SHORT PROBLEM: Gather each line of the listing below that contains the word "family". The match is case-sensitive.

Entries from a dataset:
# # # # #

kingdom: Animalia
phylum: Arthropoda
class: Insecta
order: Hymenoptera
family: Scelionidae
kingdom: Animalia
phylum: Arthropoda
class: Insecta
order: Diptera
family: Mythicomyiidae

# # # # #

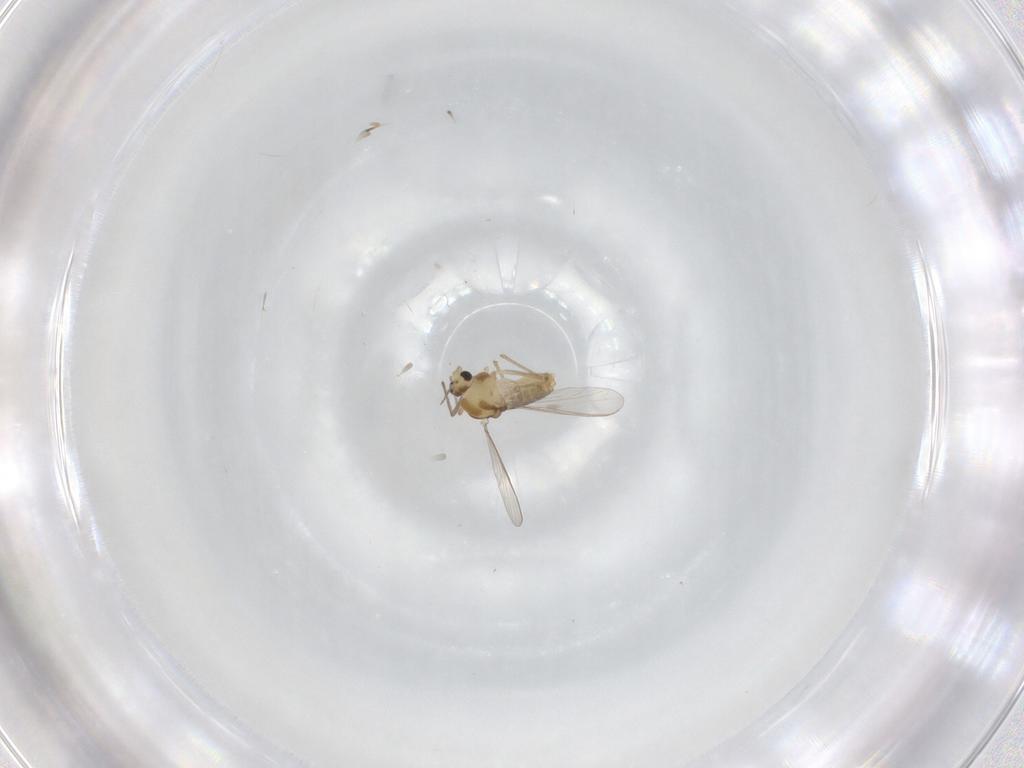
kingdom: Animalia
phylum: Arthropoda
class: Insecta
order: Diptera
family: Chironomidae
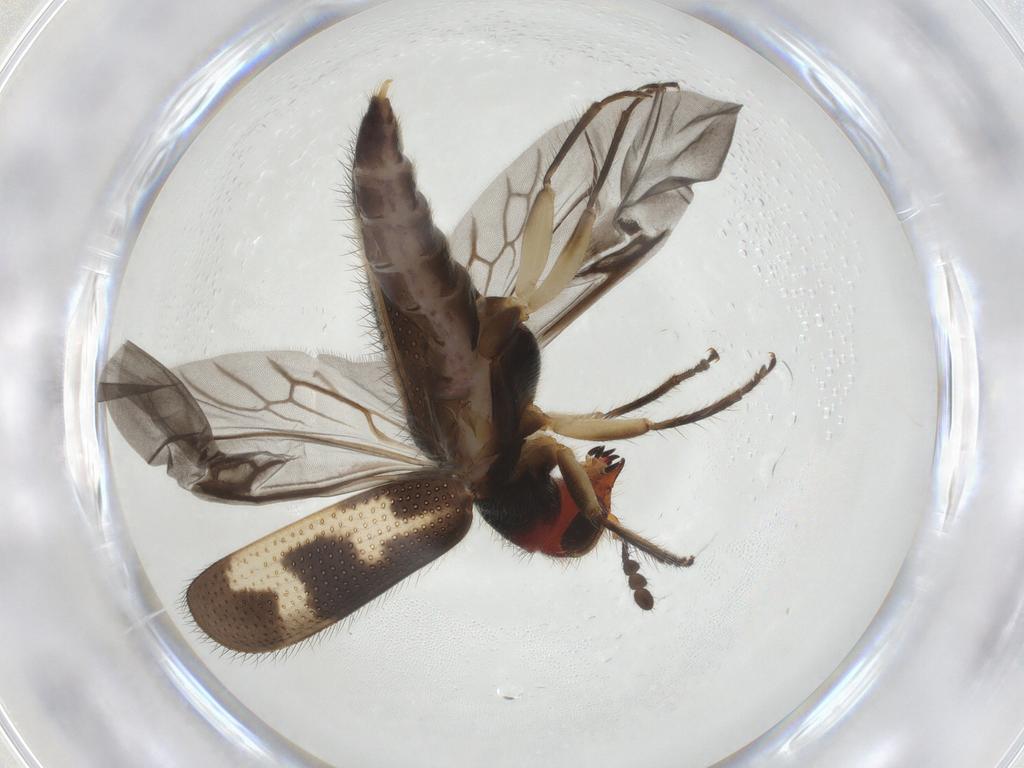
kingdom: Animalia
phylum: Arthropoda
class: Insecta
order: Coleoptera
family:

# # # # #

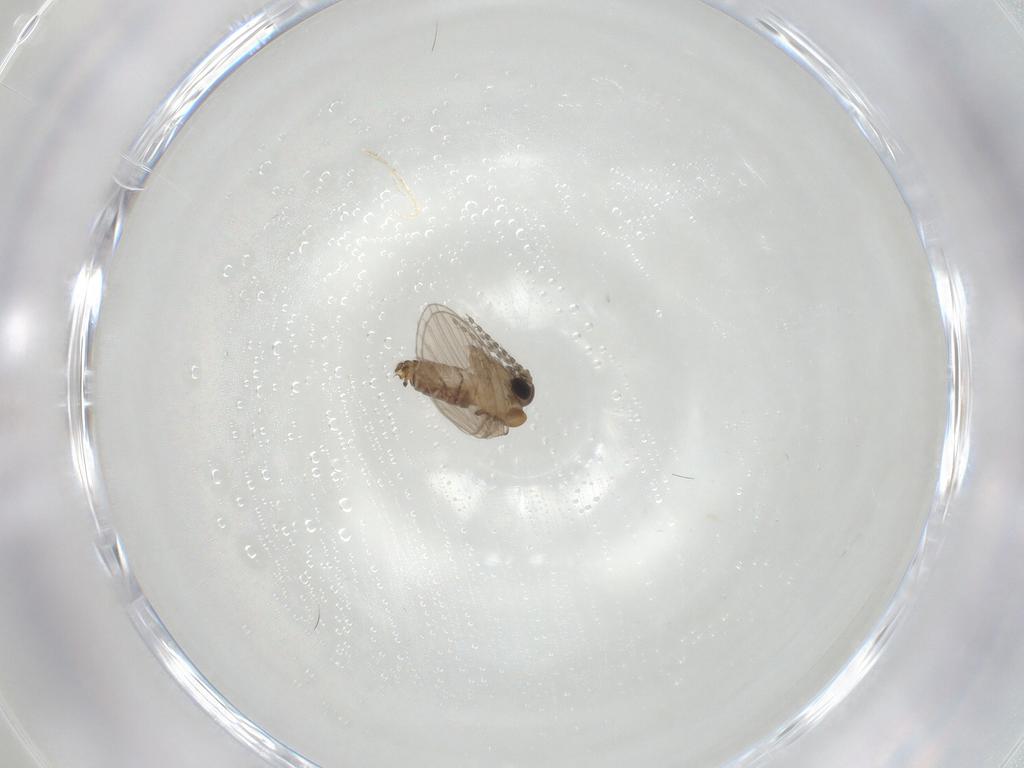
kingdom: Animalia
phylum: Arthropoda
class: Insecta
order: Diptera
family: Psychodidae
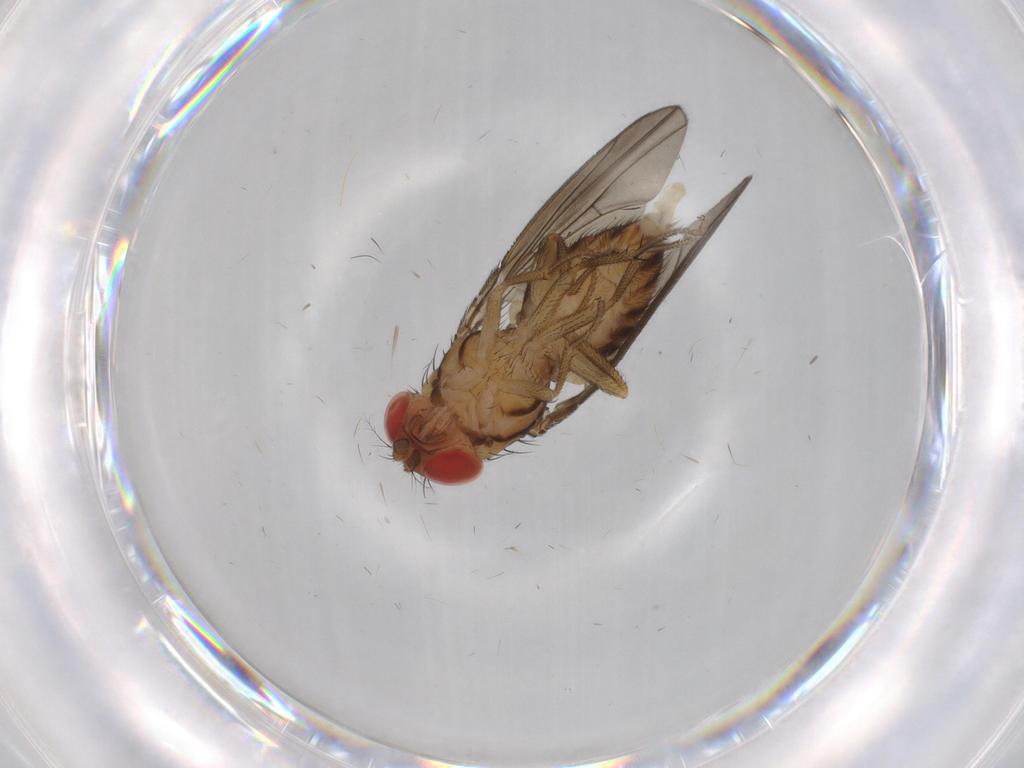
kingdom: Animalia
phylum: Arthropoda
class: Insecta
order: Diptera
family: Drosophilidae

# # # # #

SOLUTION TO THIS PROBLEM:
family: Scelionidae
family: Mythicomyiidae
family: Chironomidae
family:
family: Psychodidae
family: Drosophilidae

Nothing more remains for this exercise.